Collect every line from the data below that contains the word "yeux".

RECORDS TO USE Block Start

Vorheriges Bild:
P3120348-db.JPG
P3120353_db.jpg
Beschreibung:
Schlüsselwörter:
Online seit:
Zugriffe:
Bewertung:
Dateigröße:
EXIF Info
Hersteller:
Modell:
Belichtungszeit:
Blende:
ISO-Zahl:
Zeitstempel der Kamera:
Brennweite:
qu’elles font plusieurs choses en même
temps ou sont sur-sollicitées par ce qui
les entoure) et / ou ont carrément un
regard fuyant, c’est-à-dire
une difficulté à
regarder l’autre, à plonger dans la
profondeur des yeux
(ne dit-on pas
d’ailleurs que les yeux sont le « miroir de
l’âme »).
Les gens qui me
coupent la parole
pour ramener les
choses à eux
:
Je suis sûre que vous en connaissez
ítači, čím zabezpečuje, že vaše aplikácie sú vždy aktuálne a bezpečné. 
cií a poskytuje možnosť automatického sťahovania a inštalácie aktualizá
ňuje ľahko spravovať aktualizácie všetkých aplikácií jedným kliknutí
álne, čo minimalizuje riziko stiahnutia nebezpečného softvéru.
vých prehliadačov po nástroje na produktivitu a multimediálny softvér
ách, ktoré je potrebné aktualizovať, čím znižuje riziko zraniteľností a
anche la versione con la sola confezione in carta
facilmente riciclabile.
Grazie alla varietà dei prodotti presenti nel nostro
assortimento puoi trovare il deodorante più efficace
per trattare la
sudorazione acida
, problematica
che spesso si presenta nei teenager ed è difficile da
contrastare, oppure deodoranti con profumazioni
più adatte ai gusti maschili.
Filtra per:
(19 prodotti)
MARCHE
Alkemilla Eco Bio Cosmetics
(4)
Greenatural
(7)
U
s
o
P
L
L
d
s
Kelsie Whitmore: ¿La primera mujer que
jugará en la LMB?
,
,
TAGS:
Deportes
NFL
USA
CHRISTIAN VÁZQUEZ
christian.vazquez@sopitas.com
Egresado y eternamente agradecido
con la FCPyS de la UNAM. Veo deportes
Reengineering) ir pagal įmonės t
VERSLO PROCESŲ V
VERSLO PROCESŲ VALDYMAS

RECORDS TO USE Block End

◆ TASK ANSWER
profondeur des yeux
d’ailleurs que les yeux sont le « miroir de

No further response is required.